H.F. 'Gerry' Lenfest is pictured here in this 2016 file photo. (Emma Lee/WHYY)

In 2017, Harold “Gerry” Lenfest stood outside a building named after him and his wife Marguerite on Chestnut Street in Philadelphia’s Old City to officially open the Museum of the American Revolution. It was a project he was deeply invested in both personally and financially, to the tune of $60 million during his lifetime.

Now, on the five-year anniversary of the museum – and four years after Lenfest died – the philanthropist has made another transformative gesture for the museum.

The Lenfest estate has given $50 million to the museum, the largest single gift the institution has ever received, effectively doubling its endowment.

President and CEO Scott Stephenson said interest earned by the endowment has paid for about a third of the museum’s operating costs.

“Our first five years have been about looking at: What kind of visitor, annual visitation can we expect? What are the costs of operations? How do we expand into more digital engagement, raising our national profile?” he said. “We’ve got a much better sense of our needs right now. What this is going to do is cover a larger portion of our operating expenses, so we can focus our fundraising activities around supporting programs and educational programming.”

Stephenson said Lenfest personally orchestrated the future donation before he died in 2018.

The Lenfest estate also gave $50 million to the Lenfest Institute for Journalism, a non-profit organization Lenfest founded in 2016. The Institute owns the Philadelphia Inquirer newspaper – the largest American newspaper to be owned by a non-profit – and has given $7.5 million in grants to other news outlets, including WHYY.

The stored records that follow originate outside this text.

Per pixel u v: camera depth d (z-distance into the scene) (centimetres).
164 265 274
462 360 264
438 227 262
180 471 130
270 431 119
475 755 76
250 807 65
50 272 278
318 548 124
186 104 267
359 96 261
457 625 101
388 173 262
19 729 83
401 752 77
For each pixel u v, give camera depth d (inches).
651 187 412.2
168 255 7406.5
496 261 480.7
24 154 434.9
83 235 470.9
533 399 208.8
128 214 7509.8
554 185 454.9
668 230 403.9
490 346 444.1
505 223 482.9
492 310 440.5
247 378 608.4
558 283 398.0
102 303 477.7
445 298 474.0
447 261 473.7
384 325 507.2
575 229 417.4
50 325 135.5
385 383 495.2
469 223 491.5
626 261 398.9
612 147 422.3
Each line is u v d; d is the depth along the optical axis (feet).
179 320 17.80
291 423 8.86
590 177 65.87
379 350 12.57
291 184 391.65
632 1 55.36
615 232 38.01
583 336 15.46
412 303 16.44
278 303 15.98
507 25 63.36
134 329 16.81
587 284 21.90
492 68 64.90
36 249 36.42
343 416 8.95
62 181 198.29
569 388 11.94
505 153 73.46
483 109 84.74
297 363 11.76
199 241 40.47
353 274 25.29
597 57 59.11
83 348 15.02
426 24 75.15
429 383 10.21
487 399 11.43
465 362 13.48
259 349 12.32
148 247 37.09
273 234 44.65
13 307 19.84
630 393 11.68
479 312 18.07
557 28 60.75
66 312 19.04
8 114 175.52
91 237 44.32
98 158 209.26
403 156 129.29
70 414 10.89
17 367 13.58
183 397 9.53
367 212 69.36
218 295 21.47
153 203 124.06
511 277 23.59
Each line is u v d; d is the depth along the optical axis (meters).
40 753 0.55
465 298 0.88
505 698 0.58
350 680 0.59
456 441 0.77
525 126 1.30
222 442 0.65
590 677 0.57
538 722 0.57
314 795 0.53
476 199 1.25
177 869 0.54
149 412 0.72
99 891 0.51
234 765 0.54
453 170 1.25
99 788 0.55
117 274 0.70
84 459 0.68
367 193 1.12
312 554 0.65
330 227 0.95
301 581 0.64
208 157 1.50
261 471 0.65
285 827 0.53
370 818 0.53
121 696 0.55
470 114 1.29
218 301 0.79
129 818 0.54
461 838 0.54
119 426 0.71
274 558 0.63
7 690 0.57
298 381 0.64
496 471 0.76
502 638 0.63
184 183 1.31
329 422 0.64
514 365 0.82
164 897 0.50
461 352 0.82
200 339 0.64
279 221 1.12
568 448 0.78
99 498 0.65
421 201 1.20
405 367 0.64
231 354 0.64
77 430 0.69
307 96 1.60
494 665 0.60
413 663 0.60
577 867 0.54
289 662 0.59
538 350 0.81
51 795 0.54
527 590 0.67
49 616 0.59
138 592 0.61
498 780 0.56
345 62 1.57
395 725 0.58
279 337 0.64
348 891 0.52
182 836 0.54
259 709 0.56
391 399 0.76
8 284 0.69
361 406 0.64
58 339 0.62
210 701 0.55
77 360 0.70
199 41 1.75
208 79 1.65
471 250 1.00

Like the Museum of the American Revolution, the Lenfest Institute will put the donation toward its endowment.

“Gerry’s foresight in establishing the Lenfest Institute as the philanthropic partner to The Inquirer has reverberated nationally, as more news outlets look to us and rethink their business models,” Rosalind Remer, chair of The Lenfest Institute Board of Managers, said in a statement. “This bequest will help ensure a sustainable future for local journalism so that all Philadelphians have the news and information they need to be engaged in our communities.”

In the 1970s, Lenfest formed a communications company that owned the Suburban Cable company, the sale of which formed his fortune that he subsequently dedicated to philanthropy. Although he and Marguerite gave away more than a billion dollars to more than 1,000 organizations, Stephenson said these last two gifts solidify Lenfest’s enduring interest in both American history and journalism.

“We tell the story of the foundations of our democratic republic, and he also saw that a free press, investigative journalism is an absolutely critical essential aspect of a free society,” Stephenson said. “He wanted to make sure that both of those institutions would be strengthened and would continue.”

Lenfest served as the museum’s board chair from 2005 to 2016, and a painted portrait of him hangs outside the boardroom, where Stephenson often pauses for a moment.

“On my way to my office every morning I try to stop for a moment and just thank him,” he said. “Tens of thousands, if not millions of residents here in southeastern Pennsylvania and in the tri-state region should have cause to do the same thing.”